* [Problem details]:
Quote the rows below word for word, beginning at the line containing "Which has a" and stopping after the line containing "What is the average X value?". Leave the pictures out of your answer.

* [Provided records]:
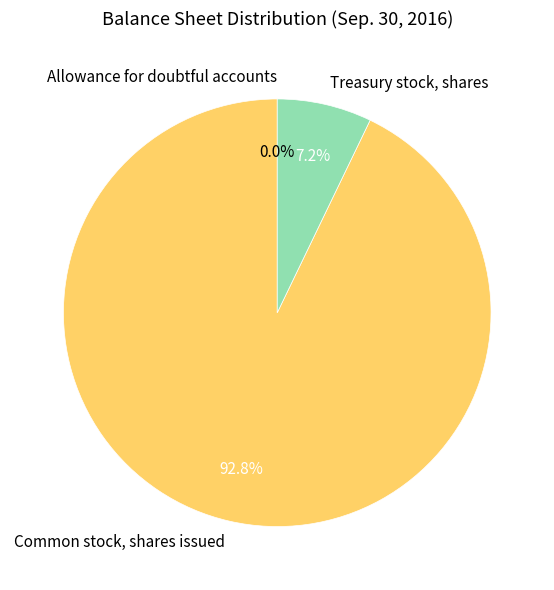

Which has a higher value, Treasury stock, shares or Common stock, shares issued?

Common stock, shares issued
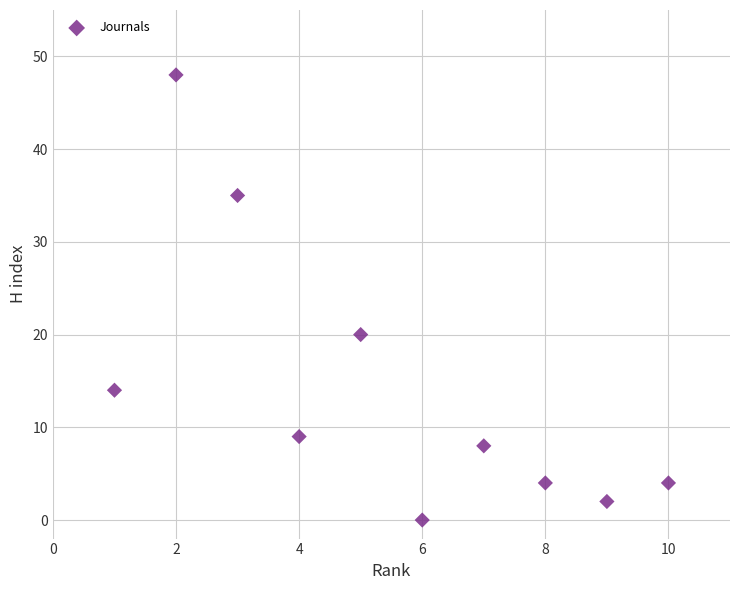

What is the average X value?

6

* * *

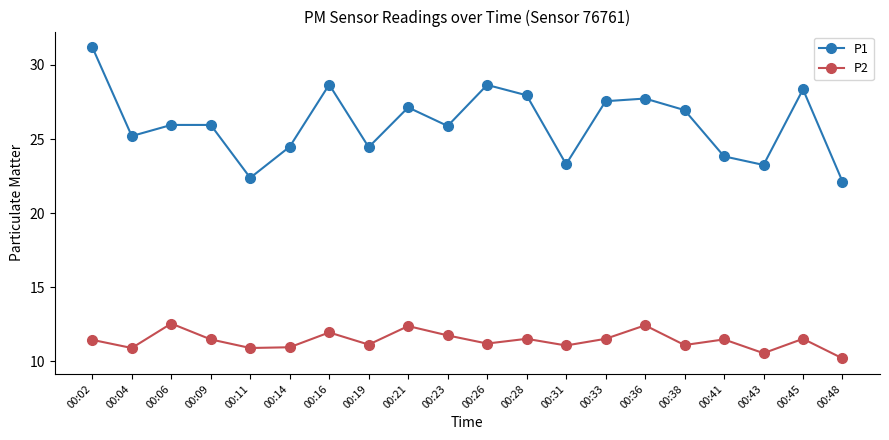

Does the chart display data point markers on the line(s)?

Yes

* [Response to this task]:
Which has a higher value, Treasury stock, shares or Common stock, shares issued?

Common stock, shares issued

What is the average X value?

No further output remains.